• Extracted text
━━━━━━━━━━━━━━━━━━━━

Re: [PATCH] KVM: x86: Don't unnecessarily force masterclock update on vCPU hotplug [ In reply to ]
On Tue, Nov 14, 2023, Dongli Zhang wrote:
> Hi Sean,
>
> Would mind sharing if the patch is waiting for Reviewed-by, and when it will be
> merged into kvm-x86 tree?

I'm at LPC this week, and out next week, so nothing is going to get applied to
kvm-x86 until after -rc3. I considered trying to squeeze in a few things this
week, but decided to just wait until -rc3 and not rush anything, as the timing
doesn't really matter in the end.

> While I not sure if the same developer can give both Tested-by and Reviewed-by ...
>
> Reviewed-by: Dongli Zhang <dongli.zhang@oracle.com>

Thanks! Providing both a Reviewed-by and Tested-by is totally valid.
Re: [PATCH] KVM: x86: Don't unnecessarily force masterclock update on vCPU hotplug [ In reply to ]
On Wed, 18 Oct 2023 12:56:38 -0700, Sean Christopherson wrote:
> Don't force a masterclock update when a vCPU synchronizes to the current
> TSC generation, e.g. when userspace hotplugs a pre-created vCPU into the
> VM. Unnecessarily updating the masterclock is undesirable as it can cause
> kvmclock's time to jump, which is particularly painful on systems with a
> stable TSC as kvmclock _should_ be fully reliable on such systems.
>
> The unexpected time jumps are due to differences in the TSC=>nanoseconds
> conversion algorithms between kvmclock and the host's CLOCK_MONOTONIC_RAW
> (the pvclock algorithm is inherently lossy). When updating the
> masterclock, KVM refreshes the "base", i.e. moves the elapsed time since
> the last update from the kvmclock/pvclock algorithm to the
> CLOCK_MONOTONIC_RAW algorithm. Synchronizing kvmclock with
> CLOCK_MONOTONIC_RAW is the lesser of evils when the TSC is unstable, but
> adds no real value when the TSC is stable.

━━━━━━━━━━━━━━━━━━━━

Entries in the collection:
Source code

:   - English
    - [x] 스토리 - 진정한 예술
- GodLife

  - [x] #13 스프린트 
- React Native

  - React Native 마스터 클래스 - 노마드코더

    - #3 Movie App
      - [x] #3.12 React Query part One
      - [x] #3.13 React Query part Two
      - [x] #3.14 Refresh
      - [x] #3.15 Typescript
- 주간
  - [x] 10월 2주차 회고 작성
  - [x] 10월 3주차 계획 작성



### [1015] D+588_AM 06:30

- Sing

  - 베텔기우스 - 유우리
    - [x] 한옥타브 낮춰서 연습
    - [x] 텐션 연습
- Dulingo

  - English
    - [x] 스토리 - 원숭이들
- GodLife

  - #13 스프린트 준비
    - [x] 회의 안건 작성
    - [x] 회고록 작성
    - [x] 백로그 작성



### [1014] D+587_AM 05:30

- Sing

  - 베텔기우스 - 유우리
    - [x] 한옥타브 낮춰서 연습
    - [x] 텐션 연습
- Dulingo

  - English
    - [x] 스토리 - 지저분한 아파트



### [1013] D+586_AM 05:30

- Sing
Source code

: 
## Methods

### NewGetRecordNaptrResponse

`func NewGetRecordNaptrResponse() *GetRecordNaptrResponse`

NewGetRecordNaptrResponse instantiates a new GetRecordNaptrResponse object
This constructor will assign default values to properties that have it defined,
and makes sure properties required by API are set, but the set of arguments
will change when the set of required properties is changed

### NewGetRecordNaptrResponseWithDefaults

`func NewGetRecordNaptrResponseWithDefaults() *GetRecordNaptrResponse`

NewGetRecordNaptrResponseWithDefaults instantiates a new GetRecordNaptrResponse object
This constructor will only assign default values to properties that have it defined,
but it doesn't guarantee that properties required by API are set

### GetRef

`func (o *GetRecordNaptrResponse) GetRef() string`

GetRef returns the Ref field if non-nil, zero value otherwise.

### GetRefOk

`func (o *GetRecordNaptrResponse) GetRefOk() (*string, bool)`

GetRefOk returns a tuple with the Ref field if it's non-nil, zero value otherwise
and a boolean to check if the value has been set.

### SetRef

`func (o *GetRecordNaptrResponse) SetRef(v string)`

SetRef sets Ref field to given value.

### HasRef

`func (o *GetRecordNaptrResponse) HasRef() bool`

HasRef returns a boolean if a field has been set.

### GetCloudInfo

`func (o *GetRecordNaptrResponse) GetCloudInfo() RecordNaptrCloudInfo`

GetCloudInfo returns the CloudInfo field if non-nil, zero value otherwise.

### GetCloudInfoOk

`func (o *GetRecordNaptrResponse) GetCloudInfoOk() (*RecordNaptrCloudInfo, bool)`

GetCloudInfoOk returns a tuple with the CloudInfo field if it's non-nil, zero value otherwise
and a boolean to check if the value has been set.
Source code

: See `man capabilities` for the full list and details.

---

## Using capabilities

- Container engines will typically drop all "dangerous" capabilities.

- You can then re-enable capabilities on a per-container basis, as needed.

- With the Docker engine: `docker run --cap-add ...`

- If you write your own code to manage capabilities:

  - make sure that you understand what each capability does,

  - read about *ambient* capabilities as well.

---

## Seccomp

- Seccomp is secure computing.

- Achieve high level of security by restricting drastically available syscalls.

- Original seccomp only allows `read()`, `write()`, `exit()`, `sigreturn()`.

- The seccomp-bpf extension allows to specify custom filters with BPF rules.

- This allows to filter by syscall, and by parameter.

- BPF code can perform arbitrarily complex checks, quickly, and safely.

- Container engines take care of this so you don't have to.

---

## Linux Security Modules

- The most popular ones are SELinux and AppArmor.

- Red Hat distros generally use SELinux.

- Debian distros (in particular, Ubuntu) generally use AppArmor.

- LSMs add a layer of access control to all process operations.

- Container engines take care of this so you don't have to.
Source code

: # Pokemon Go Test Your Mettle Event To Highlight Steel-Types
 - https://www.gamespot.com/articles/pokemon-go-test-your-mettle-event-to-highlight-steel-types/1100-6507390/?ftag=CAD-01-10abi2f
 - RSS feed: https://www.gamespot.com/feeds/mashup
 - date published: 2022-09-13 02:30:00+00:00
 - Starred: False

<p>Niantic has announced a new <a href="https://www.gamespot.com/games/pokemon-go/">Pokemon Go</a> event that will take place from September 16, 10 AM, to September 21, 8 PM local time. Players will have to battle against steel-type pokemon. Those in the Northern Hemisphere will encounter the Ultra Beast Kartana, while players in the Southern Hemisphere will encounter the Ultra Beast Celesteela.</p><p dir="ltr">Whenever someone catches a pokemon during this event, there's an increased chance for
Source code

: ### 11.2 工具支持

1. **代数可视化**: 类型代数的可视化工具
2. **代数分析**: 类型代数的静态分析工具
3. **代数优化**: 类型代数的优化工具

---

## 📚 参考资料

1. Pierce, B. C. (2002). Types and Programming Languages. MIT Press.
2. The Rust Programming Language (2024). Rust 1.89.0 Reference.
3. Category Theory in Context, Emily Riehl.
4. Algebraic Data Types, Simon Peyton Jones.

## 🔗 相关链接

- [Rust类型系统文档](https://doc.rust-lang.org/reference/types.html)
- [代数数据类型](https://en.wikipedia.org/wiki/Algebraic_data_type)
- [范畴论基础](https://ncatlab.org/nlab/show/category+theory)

━━━━━━━━━━━━━━━━━━━━

• Exercise tasks
a - Answer these questions using the KVM patch thread:
(i) Until when will nothing be applied to kvm-x86?
(ii) According to the reply, is providing both a Reviewed-by and a Tested-by valid?
(iii) What can an unnecessary masterclock update cause?
b - From the KVM patch thread, extract the passage that begins with the words "I'm at LPC this" and ends after the words "in the end.".

• Replies
a -
(i) Until after -rc3.
(ii) Yes, it is totally valid.
(iii) It can cause kvmclock's time to jump.

b -
I'm at LPC this week, and out next week, so nothing is going to get applied to
kvm-x86 until after -rc3. I considered trying to squeeze in a few things this
week, but decided to just wait until -rc3 and not rush anything, as the timing
doesn't really matter in the end.